To perform Erik Satie’s piano piece Vexations, with its 840 repetitions, is an amazing achievement, but neither Igor Levit nor Ruth Davis was the first to do so in the UK (‘It is trance-like’: pianist Igor Levit performs Erik Satie’s Vexations 840 times, 24 April).
On 10 October 1967, Richard Toop performed it at the Arts Lab in Drury Lane, London. He gave an account of this to Gavin Bryars that was published in Contact magazine in 1983, and later quoted in David Curtis’s 2020 book London’s Arts Labs and the 60s Avant-Garde.
“Three things stand out in my mind from the performance,” Toop told Bryars. “Firstly, the piano was in the outer foyer, where there was an art exhibition, so that the music became a real musique d’ameublement.

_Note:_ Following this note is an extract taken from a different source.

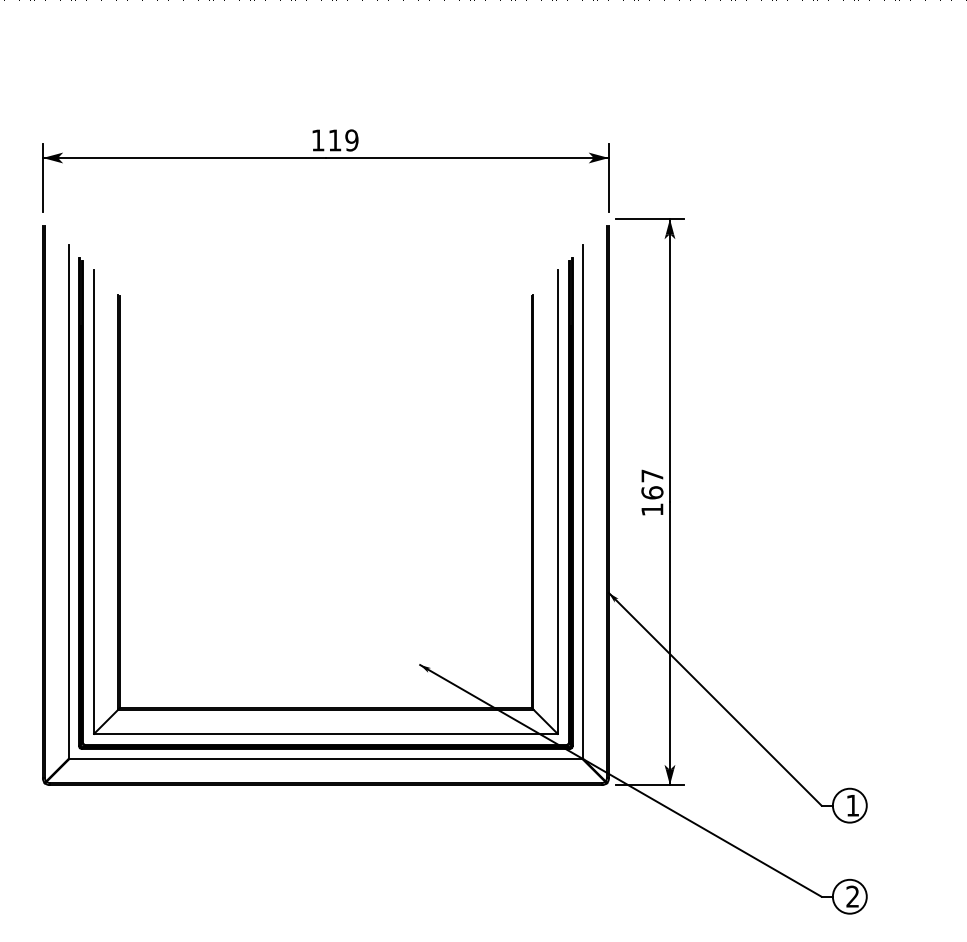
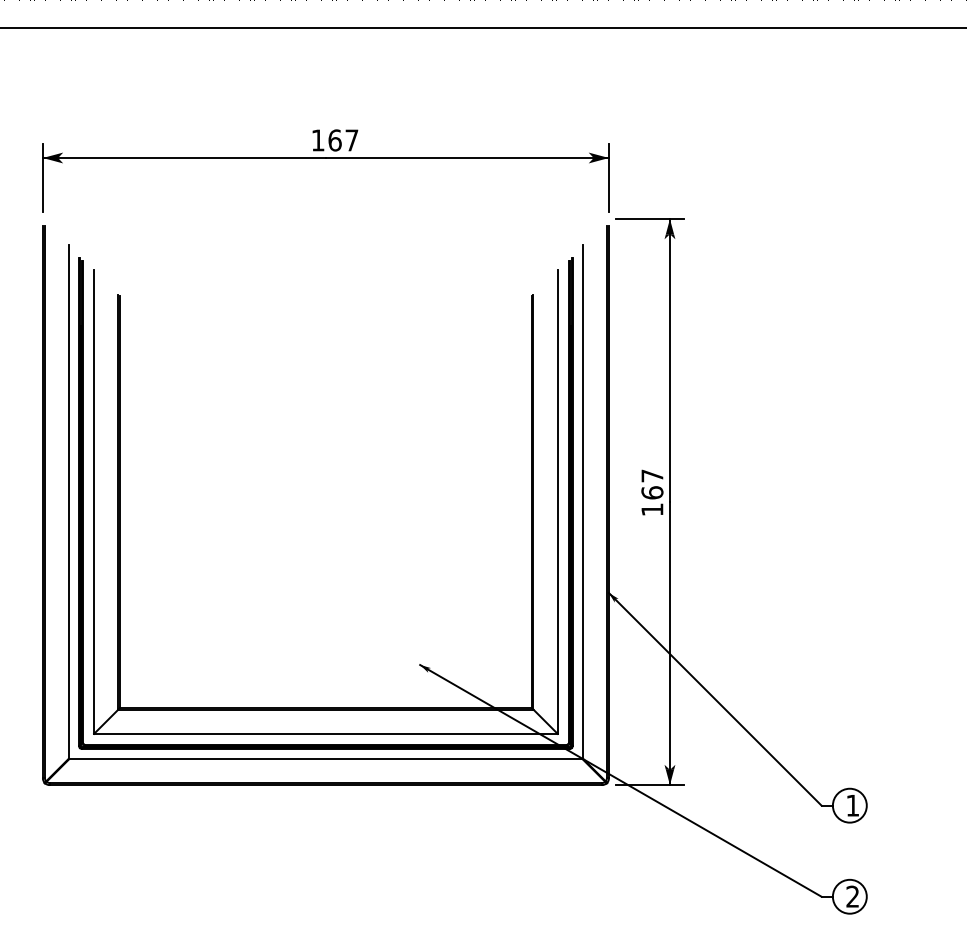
line at (482, 28): none -> present
text at (343, 140): 119 -> 167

People walked round the piano, talked, and sometimes stopped and listened … Secondly, I remember a man from the Times kneeling beside me as I played … not even Rubinstein got that kind of genuflectory treatment.
“The third aspect was less fortunate; after about 16 hours I asked for some kind of mild stimulant in addition to the strong coffee I had been getting … what actually materialised was a cup of coffee with (as I only discovered later) a whole phial of methedrine [methamphetamine] in it.
“The effect was hair-raising: my drooping eyelids rolled up like a Tom and Jerry cartoon … The trouble was that my field of vision became completely fixed; each time I got to the end of the page I had to lift my head up and realign my vision on to the beginning of the new page.”